[Saved entries]
═══

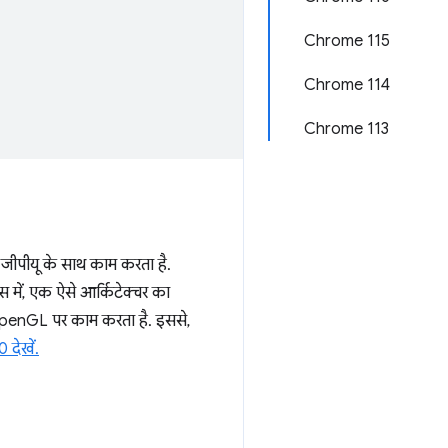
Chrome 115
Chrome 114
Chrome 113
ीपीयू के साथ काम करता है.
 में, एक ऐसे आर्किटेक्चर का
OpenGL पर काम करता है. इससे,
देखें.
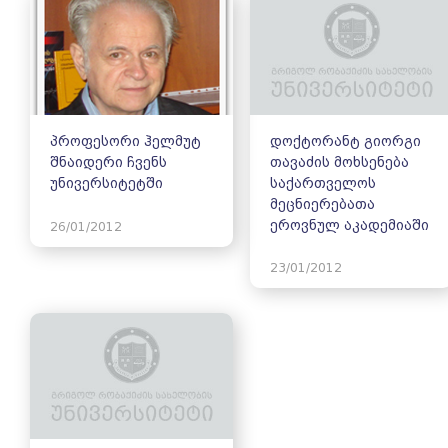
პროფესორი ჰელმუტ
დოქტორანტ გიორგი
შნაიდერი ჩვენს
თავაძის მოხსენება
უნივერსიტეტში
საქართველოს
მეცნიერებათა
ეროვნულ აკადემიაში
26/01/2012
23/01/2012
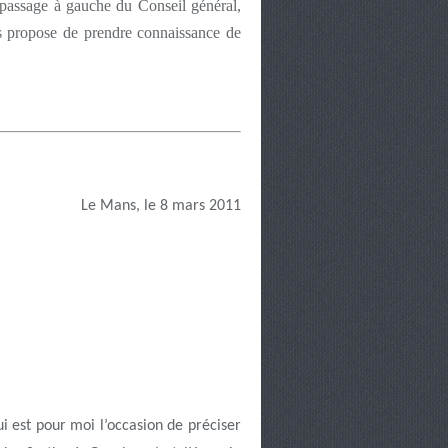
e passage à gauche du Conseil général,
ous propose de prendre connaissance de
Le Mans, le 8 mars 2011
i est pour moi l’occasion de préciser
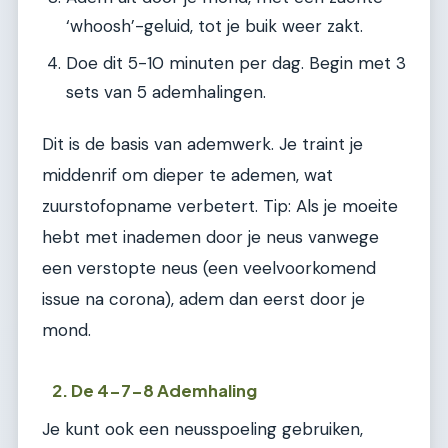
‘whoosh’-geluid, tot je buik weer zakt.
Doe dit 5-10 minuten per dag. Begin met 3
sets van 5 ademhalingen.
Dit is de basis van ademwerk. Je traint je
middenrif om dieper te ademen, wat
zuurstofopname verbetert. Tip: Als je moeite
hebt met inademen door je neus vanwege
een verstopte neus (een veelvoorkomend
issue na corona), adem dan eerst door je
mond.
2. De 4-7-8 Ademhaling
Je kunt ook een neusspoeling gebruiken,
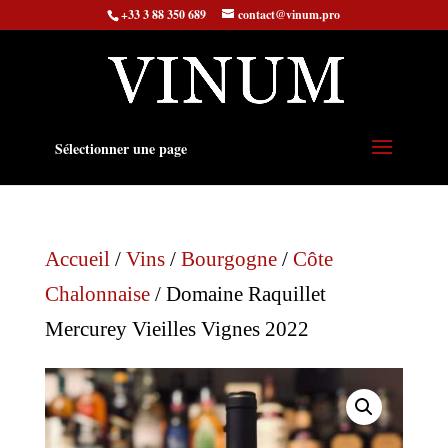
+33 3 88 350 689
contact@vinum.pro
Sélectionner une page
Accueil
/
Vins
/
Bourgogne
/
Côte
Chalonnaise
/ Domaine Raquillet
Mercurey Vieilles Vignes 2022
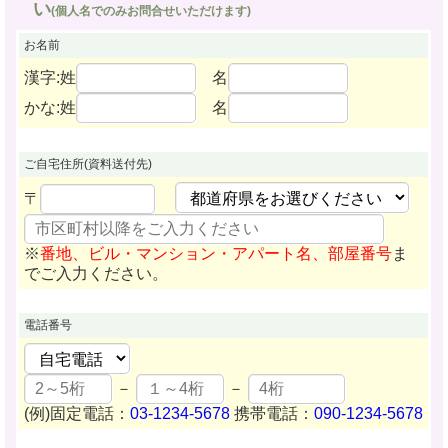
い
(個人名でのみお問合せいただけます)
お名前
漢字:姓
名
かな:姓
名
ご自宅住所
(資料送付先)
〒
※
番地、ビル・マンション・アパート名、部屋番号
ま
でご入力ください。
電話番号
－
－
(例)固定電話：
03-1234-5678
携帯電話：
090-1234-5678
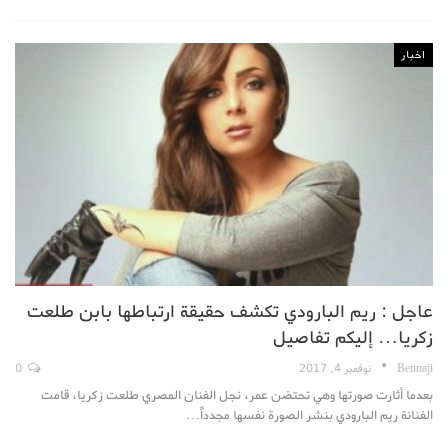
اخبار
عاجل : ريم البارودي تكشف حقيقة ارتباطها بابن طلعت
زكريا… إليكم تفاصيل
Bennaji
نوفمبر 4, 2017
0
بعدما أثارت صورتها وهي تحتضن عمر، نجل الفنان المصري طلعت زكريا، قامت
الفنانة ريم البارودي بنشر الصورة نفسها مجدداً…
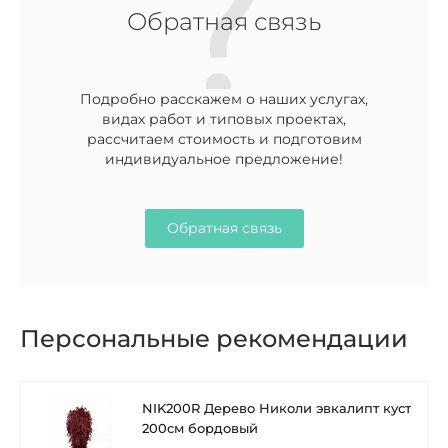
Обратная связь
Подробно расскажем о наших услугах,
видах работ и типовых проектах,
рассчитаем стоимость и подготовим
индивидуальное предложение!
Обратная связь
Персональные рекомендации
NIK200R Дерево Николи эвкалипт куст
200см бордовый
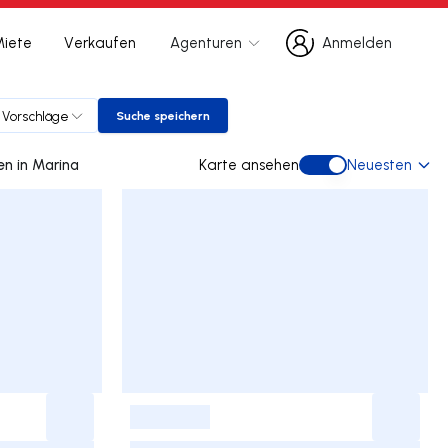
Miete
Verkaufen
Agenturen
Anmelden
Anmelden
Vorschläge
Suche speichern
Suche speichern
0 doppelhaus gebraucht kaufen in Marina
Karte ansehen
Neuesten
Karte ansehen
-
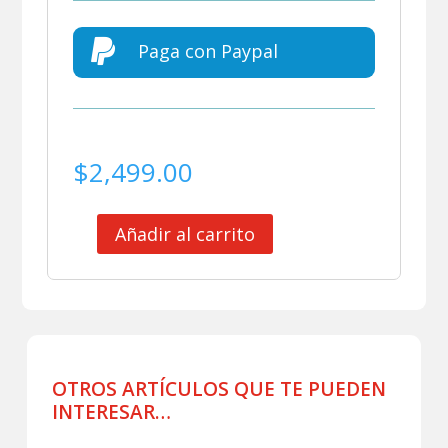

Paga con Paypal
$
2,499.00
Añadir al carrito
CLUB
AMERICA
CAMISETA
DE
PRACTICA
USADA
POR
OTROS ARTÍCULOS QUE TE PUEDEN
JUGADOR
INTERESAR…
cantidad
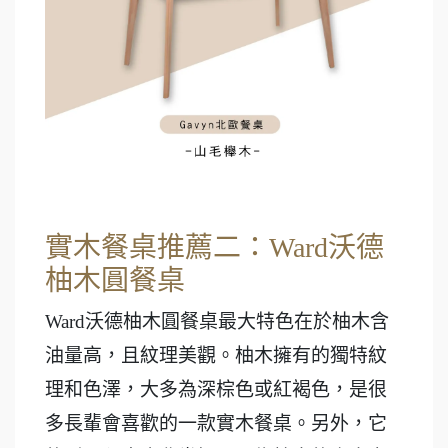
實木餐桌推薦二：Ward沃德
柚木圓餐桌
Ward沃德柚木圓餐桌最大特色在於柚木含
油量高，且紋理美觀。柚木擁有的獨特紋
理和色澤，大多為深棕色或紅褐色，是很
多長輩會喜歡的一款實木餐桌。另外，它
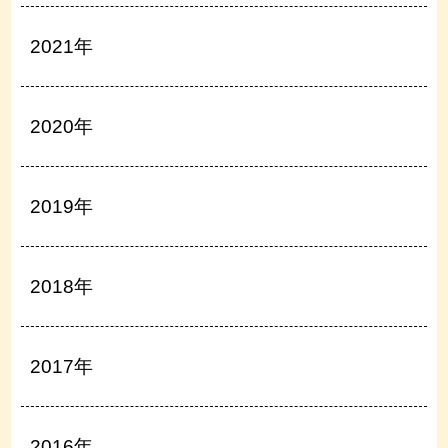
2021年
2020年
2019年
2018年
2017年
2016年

═══

• _Task objective_
Transcribe every entry above exactly. Omit all pictures.

• _Answer to the problem_
Chrome 115
Chrome 114
Chrome 113
ीपीयू के साथ काम करता है.
 में, एक ऐसे आर्किटेक्चर का
OpenGL पर काम करता है. इससे,
देखें.
პროფესორი ჰელმუტ
დოქტორანტ გიორგი
შნაიდერი ჩვენს
თავაძის მოხსენება
უნივერსიტეტში
საქართველოს
მეცნიერებათა
ეროვნულ აკადემიაში
26/01/2012
23/01/2012
e passage à gauche du Conseil général,
ous propose de prendre connaissance de
Le Mans, le 8 mars 2011
i est pour moi l’occasion de préciser
‘whoosh’-geluid, tot je buik weer zakt.
Doe dit 5-10 minuten per dag. Begin met 3
sets van 5 ademhalingen.
Dit is de basis van ademwerk. Je traint je
middenrif om dieper te ademen, wat
zuurstofopname verbetert. Tip: Als je moeite
hebt met inademen door je neus vanwege
een verstopte neus (een veelvoorkomend
issue na corona), adem dan eerst door je
mond.
2. De 4-7-8 Ademhaling
Je kunt ook een neusspoeling gebruiken,
+33 3 88 350 689
contact@vinum.pro
Sélectionner une page
Accueil
/
Vins
/
Bourgogne
/
Côte
Chalonnaise
/ Domaine Raquillet
Mercurey Vieilles Vignes 2022
い
(個人名でのみお問合せいただけます)
お名前
漢字:姓
名
かな:姓
名
ご自宅住所
(資料送付先)
〒
※
番地、ビル・マンション・アパート名、部屋番号
ま
でご入力ください。
電話番号
－
－
(例)固定電話：
03-1234-5678
携帯電話：
090-1234-5678
اخبار
عاجل : ريم البارودي تكشف حقيقة ارتباطها بابن طلعت
زكريا… إليكم تفاصيل
Bennaji
نوفمبر 4, 2017
0
بعدما أثارت صورتها وهي تحتضن عمر، نجل الفنان المصري طلعت زكريا، قامت
الفنانة ريم البارودي بنشر الصورة نفسها مجدداً…
Обратная связь
Подробно расскажем о наших услугах,
видах работ и типовых проектах,
рассчитаем стоимость и подготовим
индивидуальное предложение!
Обратная связь
Персональные рекомендации
NIK200R Дерево Николи эвкалипт куст
200см бордовый
Miete
Verkaufen
Agenturen
Anmelden
Anmelden
Vorschläge
Suche speichern
Suche speichern
0 doppelhaus gebraucht kaufen in Marina
Karte ansehen
Neuesten
Karte ansehen
-

Paga con Paypal
$
2,499.00
Añadir al carrito
CLUB
AMERICA
CAMISETA
DE
PRACTICA
USADA
POR
OTROS ARTÍCULOS QUE TE PUEDEN
JUGADOR
INTERESAR…
cantidad
實木餐桌推薦二：Ward沃德
柚木圓餐桌
Ward沃德柚木圓餐桌最大特色在於柚木含
油量高，且紋理美觀。柚木擁有的獨特紋
理和色澤，大多為深棕色或紅褐色，是很
多長輩會喜歡的一款實木餐桌。另外，它
2021年
2020年
2019年
2018年
2017年
2016年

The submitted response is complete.